CHECK YOUR UNDERSTANDING -
[1] In the connect documentation, revise everything from "hub_path: Either a" down to "the hub-config directory.", putting "complete" in place of "valid".
[2] Answer these from the connect documentation:
(a) Which file formats are listed for the file_format argument?
(b) What is the default value of partition_names in connect_model_output()?
(c) Which two configuration files must the hub-config directory contain?

---------- SOURCE DOCUMENT ----------

Connect to model output data. — connect

Connect to data in a model output directory through a Modeling Hub or directly. Data can be stored in a local directory or in the cloud on AWS or GCS.

Usage

connect_hub(
  hub_path,
  file_format = c("csv", "parquet", "arrow"),
  output_type_id_datatype = c("from_config", "auto", "character", "double", "integer",
    "logical", "Date"),
  partitions = list(model_id = arrow::utf8()),
  skip_checks = FALSE,
  na = c("NA", ""),
  ignore_files = NULL
)

connect_model_output(
  model_output_dir,
  file_format = c("csv", "parquet", "arrow"),
  partition_names = "model_id",
  schema = NULL,
  skip_checks = FALSE,
  na = c("NA", ""),
  ignore_files = NULL
)

Arguments

hub_path: Either a character string path to a local Modeling Hub directory or an object of class <SubTreeFileSystem> created using functions s3_bucket() or gs_bucket() by providing a string S3 or GCS bucket name or path to a Modeling Hub directory stored in the cloud. For more details consult the Using cloud storage (S3, GCS) in the arrow package. The hub must be fully configured with valid admin.json and tasks.json files within the hub-config directory.

---------- INPUT DATA ----------

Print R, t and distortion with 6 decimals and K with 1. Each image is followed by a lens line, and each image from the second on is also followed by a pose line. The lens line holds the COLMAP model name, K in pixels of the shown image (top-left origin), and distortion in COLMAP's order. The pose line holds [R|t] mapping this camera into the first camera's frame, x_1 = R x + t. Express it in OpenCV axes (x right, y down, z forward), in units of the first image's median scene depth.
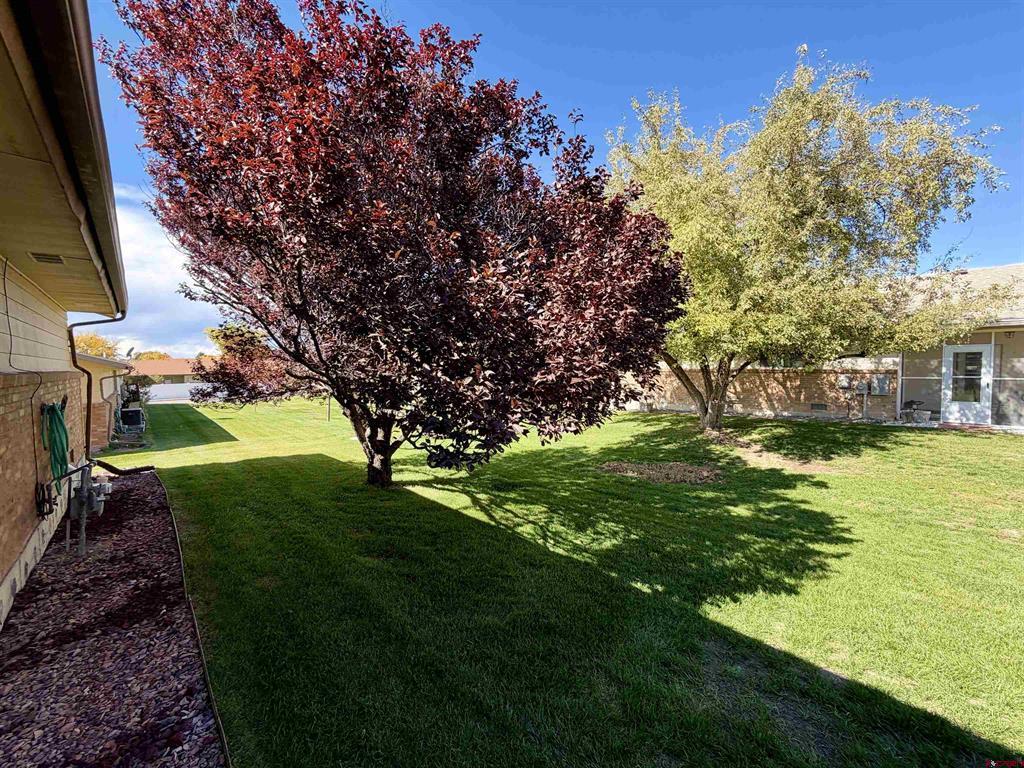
lens RADIAL K [[407.5, 0, 511.8], [0, 407.5, 382.4], [0, 0, 1]] dist [0.000836, 0.000148]
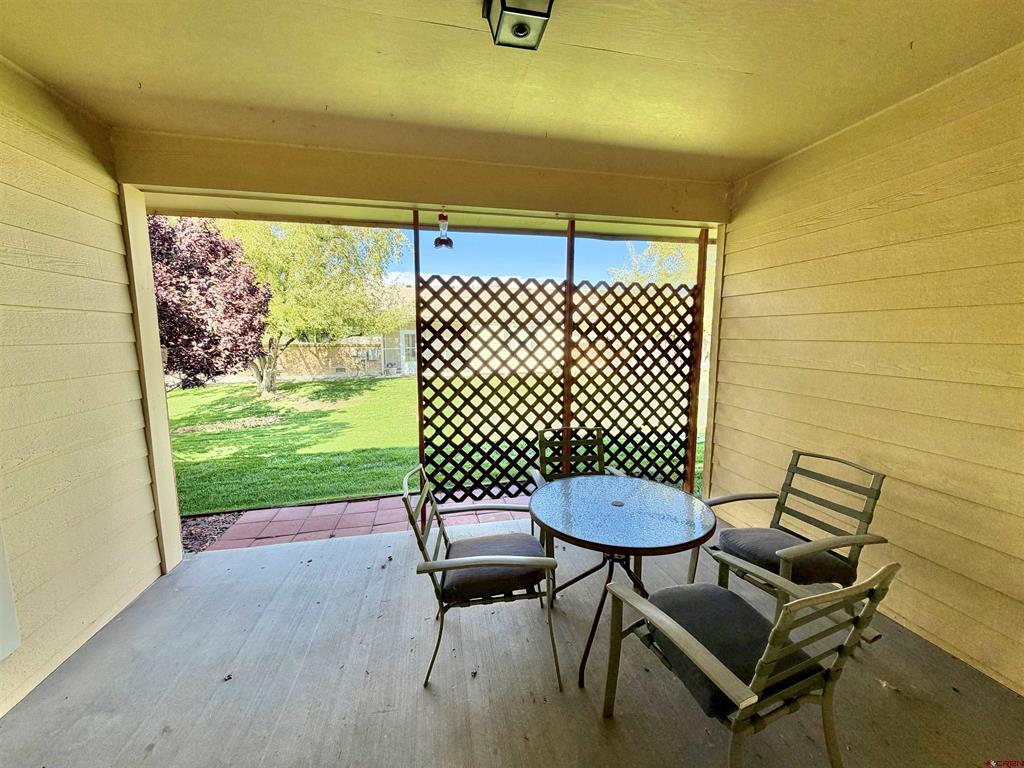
lens RADIAL K [[407.5, 0, 511.9], [0, 407.5, 382.8], [0, 0, 1]] dist [0.000836, 0.000148]
pose [[0.505788, -0.086869, 0.858273, -0.211587], [0.033010, 0.996137, 0.081369, 0.008379], [-0.862026, -0.012824, 0.506702, -0.293893]]
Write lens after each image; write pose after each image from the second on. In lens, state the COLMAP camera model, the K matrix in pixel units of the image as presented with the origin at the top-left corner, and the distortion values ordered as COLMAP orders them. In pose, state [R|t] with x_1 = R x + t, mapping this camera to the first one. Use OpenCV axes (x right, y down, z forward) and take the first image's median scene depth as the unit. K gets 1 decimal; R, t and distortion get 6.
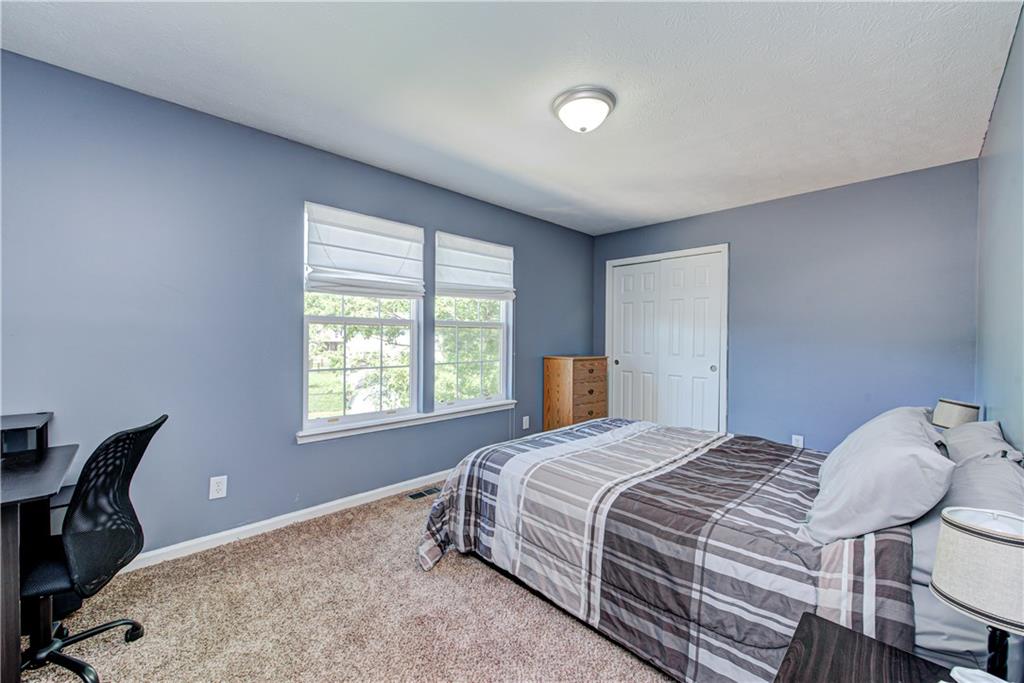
lens RADIAL K [[401.3, 0, 509.9], [0, 401.3, 340.0], [0, 0, 1]] dist [-0.001240, -0.001586]
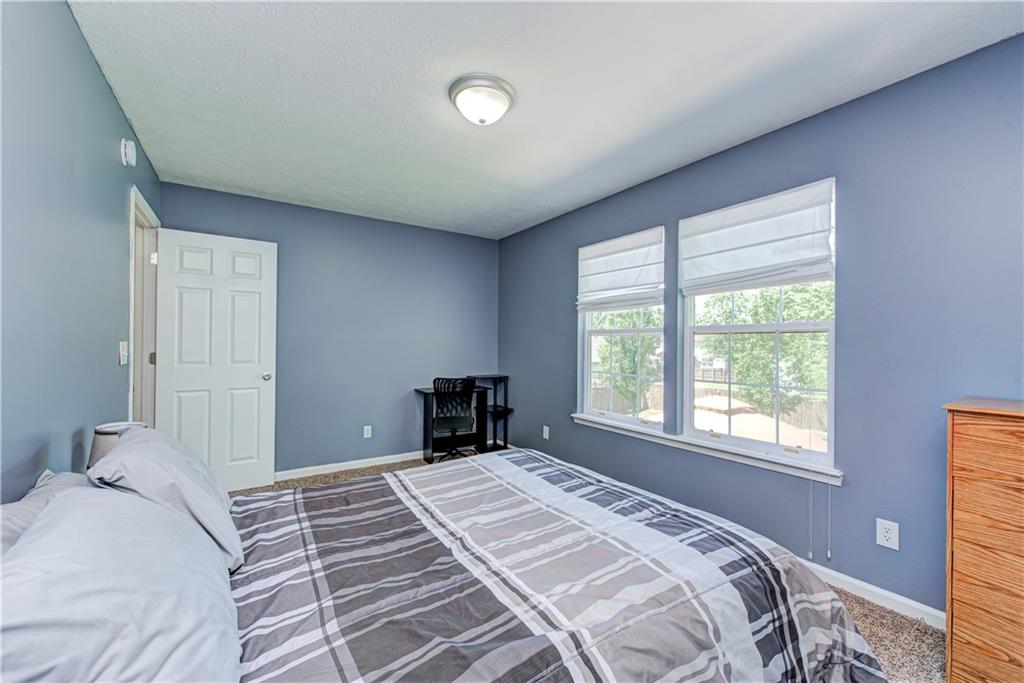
lens RADIAL K [[401.3, 0, 511.8], [0, 401.3, 341.5], [0, 0, 1]] dist [-0.001240, -0.001586]
pose [[-0.188565, -0.016995, -0.981914, 0.732898], [-0.018999, 0.999726, -0.013654, -0.000678], [0.981877, 0.016080, -0.188836, 0.850780]]
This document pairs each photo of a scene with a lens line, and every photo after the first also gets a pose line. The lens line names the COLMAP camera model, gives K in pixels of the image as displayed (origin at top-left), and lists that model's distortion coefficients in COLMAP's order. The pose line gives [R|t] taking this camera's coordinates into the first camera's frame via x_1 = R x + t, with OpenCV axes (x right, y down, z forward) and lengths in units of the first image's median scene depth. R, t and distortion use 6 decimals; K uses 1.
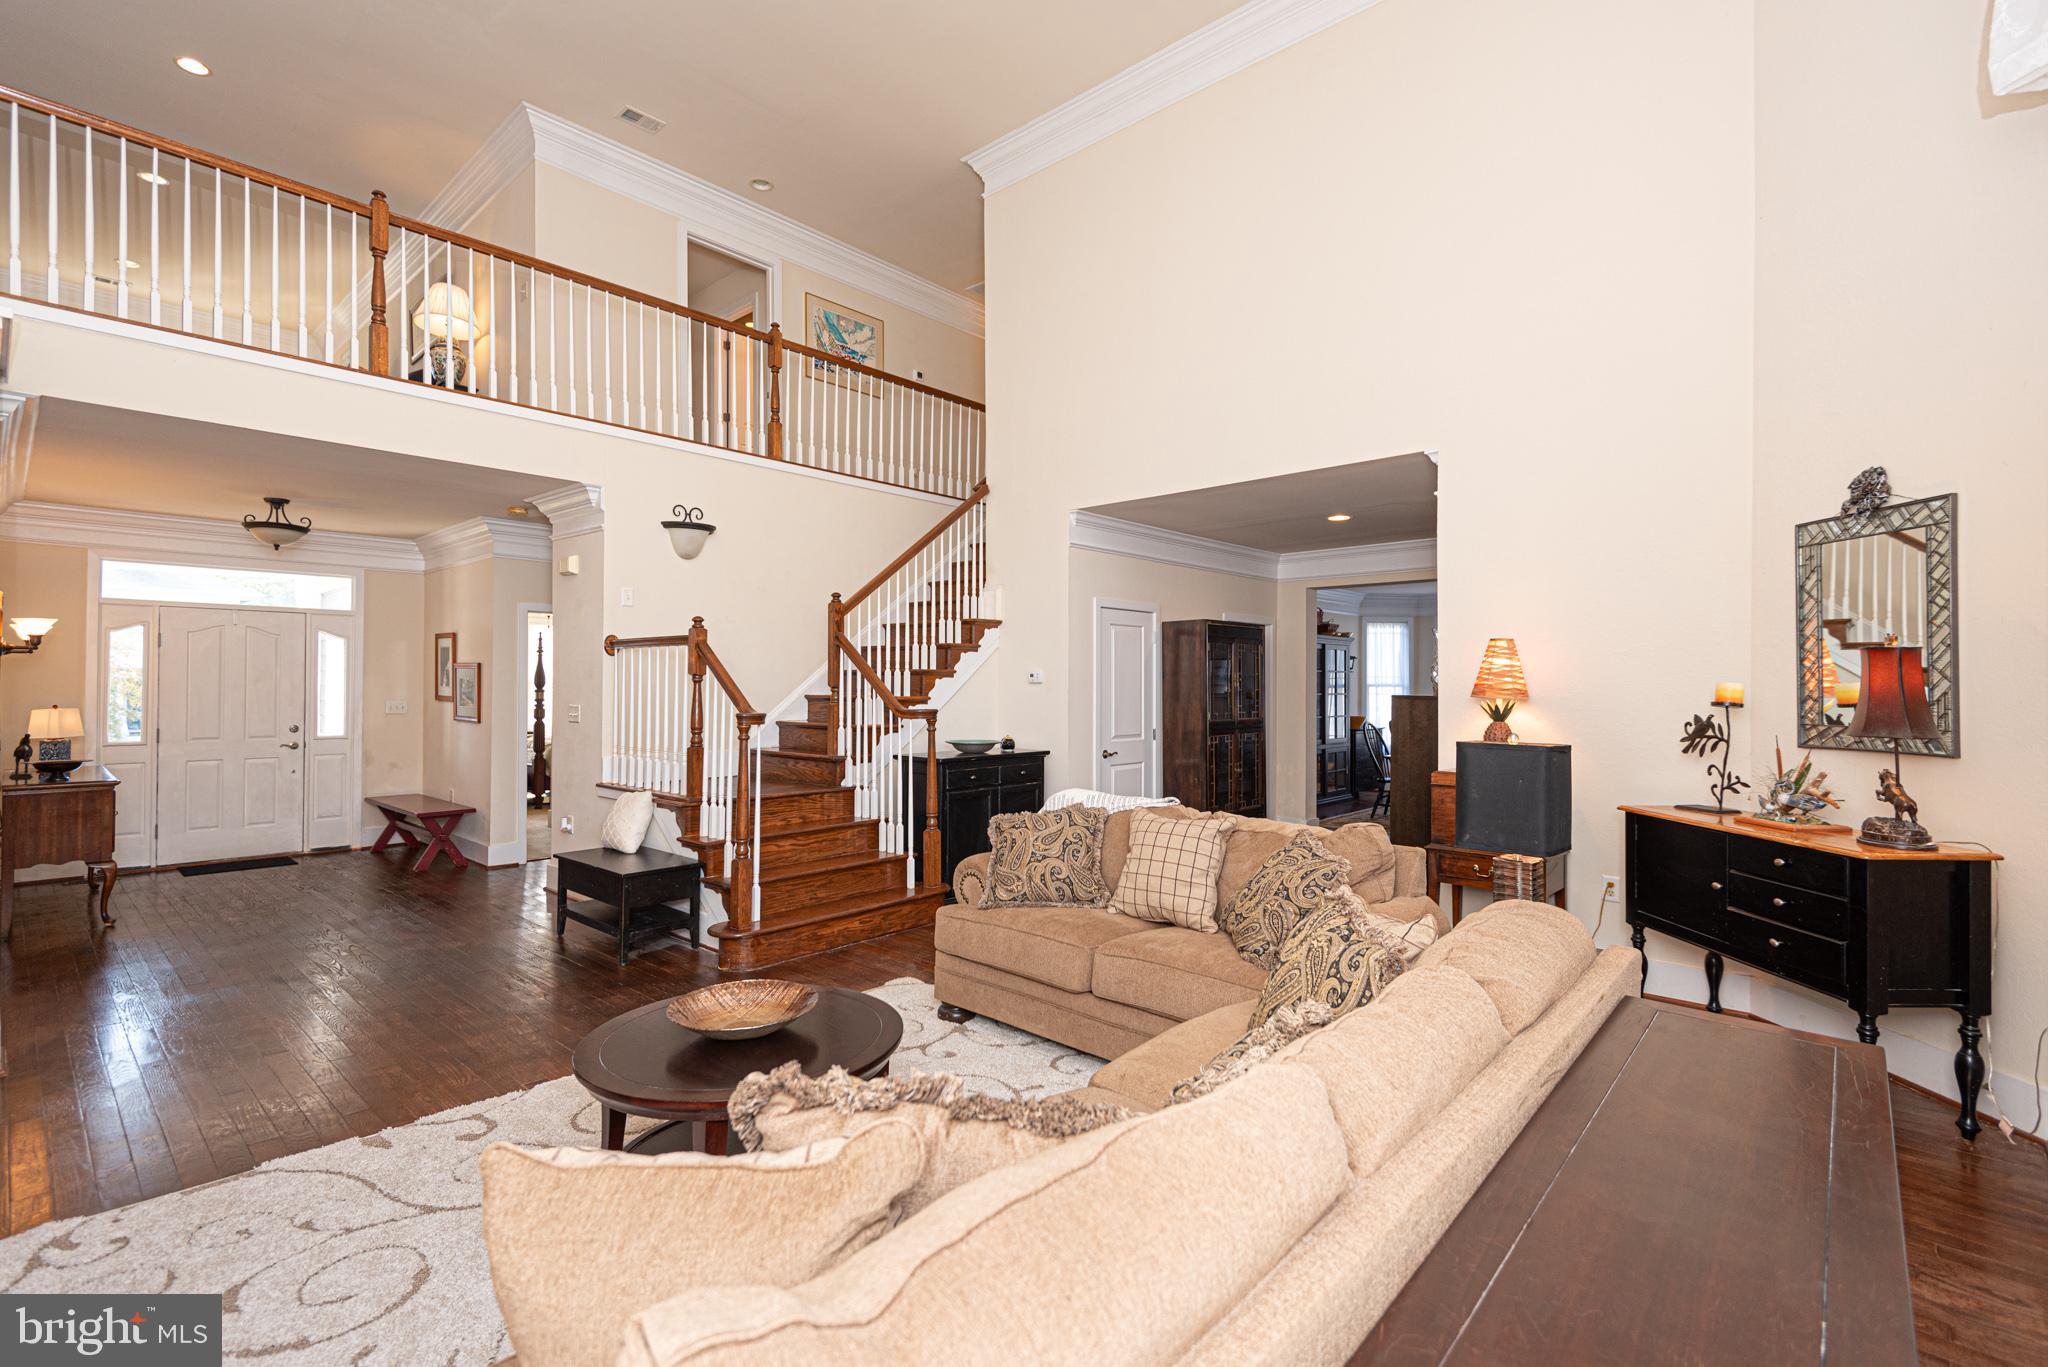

----------

SOLUTIONS FOR EACH TASK -
[1]
hub_path: Either a character string path to a local Modeling Hub directory or an object of class <SubTreeFileSystem> created using functions s3_bucket() or gs_bucket() by providing a string S3 or GCS bucket name or path to a Modeling Hub directory stored in the cloud. For more details consult the Using cloud storage (S3, GCS) in the arrow package. The hub must be fully configured with complete admin.json and tasks.json files within the hub-config directory.

[2]
(a) csv, parquet and arrow.
(b) "model_id".
(c) admin.json and tasks.json.